One of our most beloved herbal elders, Rosemary Gladstar, published her now-famous fire cider recipe decades ago. Rosemary has been teaching about traditional herbal medicine for most of her life and has freely shared many of her recipes with the herbal community with a profound effect. One of her most popular and iconic recipes is Fire Cider, which is a simple recipe that is easy to make at home. It is as follows (shared from the Sage Mountain website):
1 part Garlic
1 part Horseradish
1 part Onions
½ part Fresh ginger
Cayenne to taste (just a few grains will do)
Honey to taste
Apple Cider Vinegar
Chop fresh garlic, onions, and horseradish into small pieces. Grate fresh ginger. The amounts and proportions vary according to your particular taste.. If unsure, start with equal amounts of the first three ingredients and roughly half part ginger the first time you make this; you can always adjust the flavors in future batches. Chop enough of the first four ingredients to fill a quart jar approximately half full. Put in wide mouth quart jar and cover with apple Ccder vinegar (keep vinegar about two to three inches above the herbs). Add cayenne to taste (just a small amount or it will be too hot!). Let sit two to three weeks. Strain and discard spent herbs. Add honey to taste (add the honey after you strain the rest of the herbs).
Watch a video of Rosemary making Fire Cider here.

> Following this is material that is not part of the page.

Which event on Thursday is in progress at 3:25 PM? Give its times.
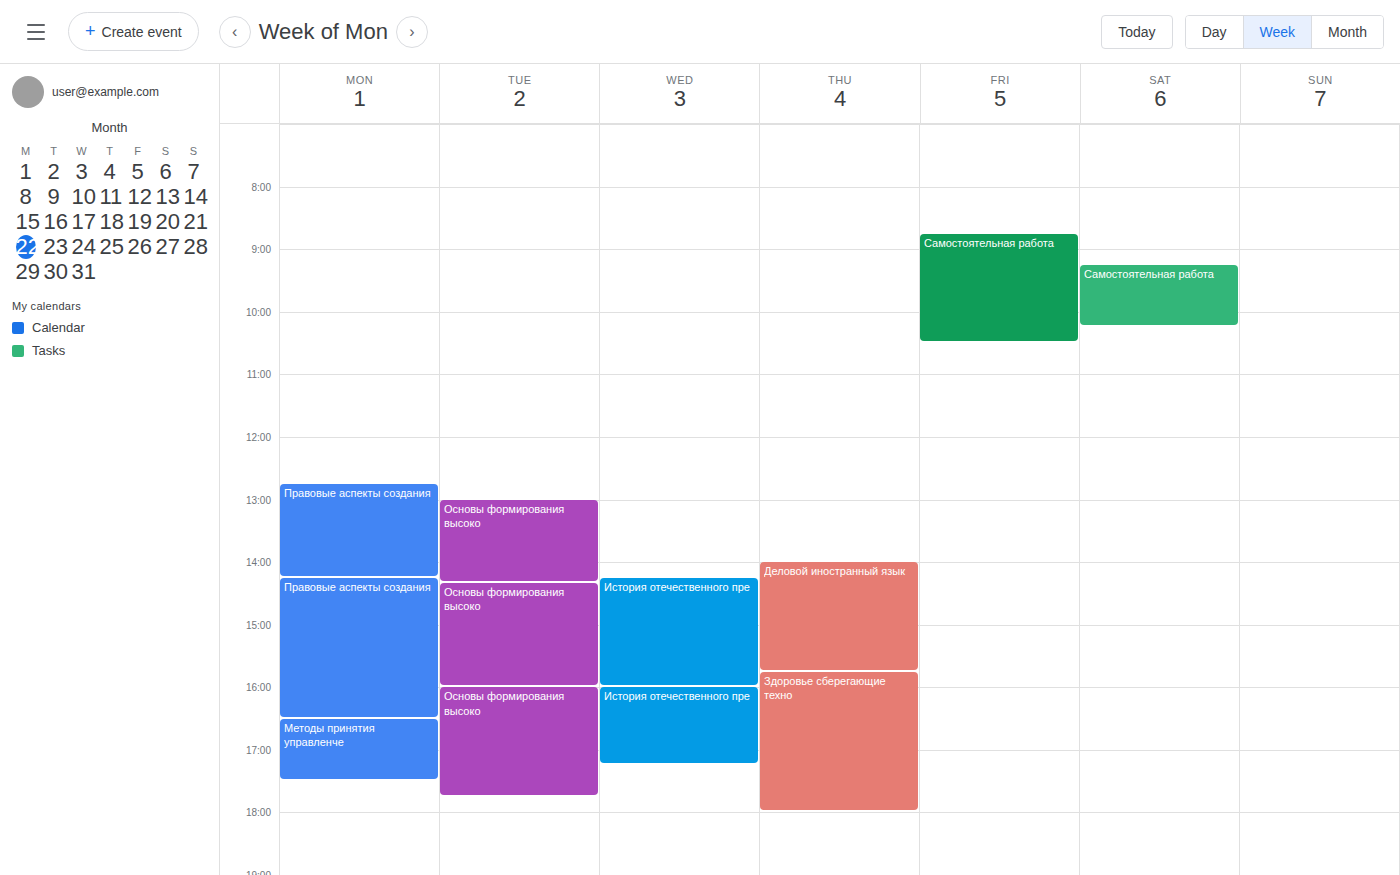
"Деловой иностранный язык", 2:00 PM to 3:45 PM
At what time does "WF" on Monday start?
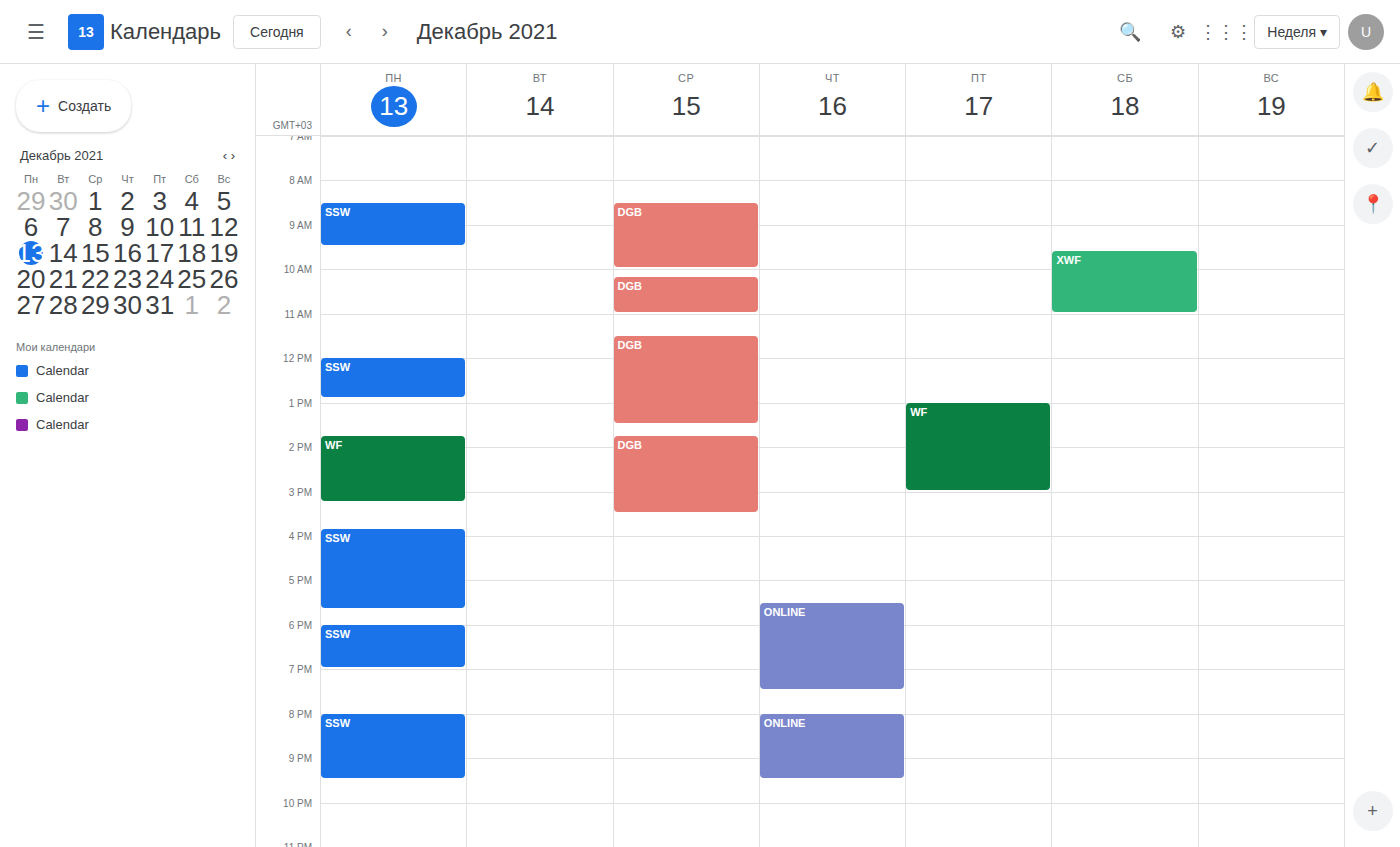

There are many ways to be creative with this recipe and make it your own. Some people add in herbs like turmeric, schisandra or hibiscus. Some add in fruits. I enjoy this red-hued recipe of Juliet Blankespoor. Mountain Rose offers a recipe that involves rosemary, and also suggests additions/substitutions such as peppercorn, rosehips and burdock. Kiva Rose developed a variation for sensitive stomachs, sans cayenne peppers and with beautiful additions of herbs like hawthorn and basil. The possibilities really are endless.
So, here’s to this lovely and practical remedy, and to our herbal elders who have passed it down to us from generation to generation! We thank the countless guardians of traditional herbal medicine who have made the knowledge of recipes like this available to us all.